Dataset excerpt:
————

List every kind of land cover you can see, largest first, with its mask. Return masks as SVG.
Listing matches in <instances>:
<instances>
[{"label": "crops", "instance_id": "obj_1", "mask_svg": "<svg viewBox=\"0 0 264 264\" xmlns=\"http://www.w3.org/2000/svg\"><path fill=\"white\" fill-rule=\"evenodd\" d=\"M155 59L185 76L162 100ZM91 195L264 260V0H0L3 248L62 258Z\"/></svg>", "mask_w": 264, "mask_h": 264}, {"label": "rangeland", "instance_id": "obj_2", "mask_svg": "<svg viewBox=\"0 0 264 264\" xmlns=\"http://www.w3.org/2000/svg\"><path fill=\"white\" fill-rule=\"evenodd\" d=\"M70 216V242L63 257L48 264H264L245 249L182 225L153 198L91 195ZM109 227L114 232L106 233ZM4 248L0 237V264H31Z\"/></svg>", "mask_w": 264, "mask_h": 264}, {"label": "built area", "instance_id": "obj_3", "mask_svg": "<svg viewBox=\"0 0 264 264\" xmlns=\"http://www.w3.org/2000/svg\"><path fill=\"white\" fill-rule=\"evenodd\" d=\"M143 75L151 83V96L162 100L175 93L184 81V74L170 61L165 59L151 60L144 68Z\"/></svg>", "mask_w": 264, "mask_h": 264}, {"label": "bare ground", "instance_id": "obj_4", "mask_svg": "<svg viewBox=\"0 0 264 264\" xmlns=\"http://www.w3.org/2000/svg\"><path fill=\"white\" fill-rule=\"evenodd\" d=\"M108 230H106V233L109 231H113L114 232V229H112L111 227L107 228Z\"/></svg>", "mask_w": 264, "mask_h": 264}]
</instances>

————

# [Problem statement]
Format every line of the rows above as a JSON list of strings, with one string per line and blank lines left out.

# [Exercise solution]
[
  "List every kind of land cover you can see, largest first, with its mask. Return masks as SVG.",
  "Listing matches in <instances>:",
  "<instances>",
  "[{\"label\": \"crops\", \"instance_id\": \"obj_1\", \"mask_svg\": \"<svg viewBox=\\\"0 0 264 264\\\" xmlns=\\\"http://www.w3.org/2000/svg\\\"><path fill=\\\"white\\\" fill-rule=\\\"evenodd\\\" d=\\\"M155 59L185 76L162 100ZM91 195L264 260V0H0L3 248L62 258Z\\\"/></svg>\", \"mask_w\": 264, \"mask_h\": 264}, {\"label\": \"rangeland\", \"instance_id\": \"obj_2\", \"mask_svg\": \"<svg viewBox=\\\"0 0 264 264\\\" xmlns=\\\"http://www.w3.org/2000/svg\\\"><path fill=\\\"white\\\" fill-rule=\\\"evenodd\\\" d=\\\"M70 216V242L63 257L48 264H264L245 249L182 225L153 198L91 195ZM109 227L114 232L106 233ZM4 248L0 237V264H31Z\\\"/></svg>\", \"mask_w\": 264, \"mask_h\": 264}, {\"label\": \"built area\", \"instance_id\": \"obj_3\", \"mask_svg\": \"<svg viewBox=\\\"0 0 264 264\\\" xmlns=\\\"http://www.w3.org/2000/svg\\\"><path fill=\\\"white\\\" fill-rule=\\\"evenodd\\\" d=\\\"M143 75L151 83V96L162 100L175 93L184 81V74L170 61L165 59L151 60L144 68Z\\\"/></svg>\", \"mask_w\": 264, \"mask_h\": 264}, {\"label\": \"bare ground\", \"instance_id\": \"obj_4\", \"mask_svg\": \"<svg viewBox=\\\"0 0 264 264\\\" xmlns=\\\"http://www.w3.org/2000/svg\\\"><path fill=\\\"white\\\" fill-rule=\\\"evenodd\\\" d=\\\"M108 230H106V233L109 231H113L114 232V229H112L111 227L107 228Z\\\"/></svg>\", \"mask_w\": 264, \"mask_h\": 264}]",
  "</instances>"
]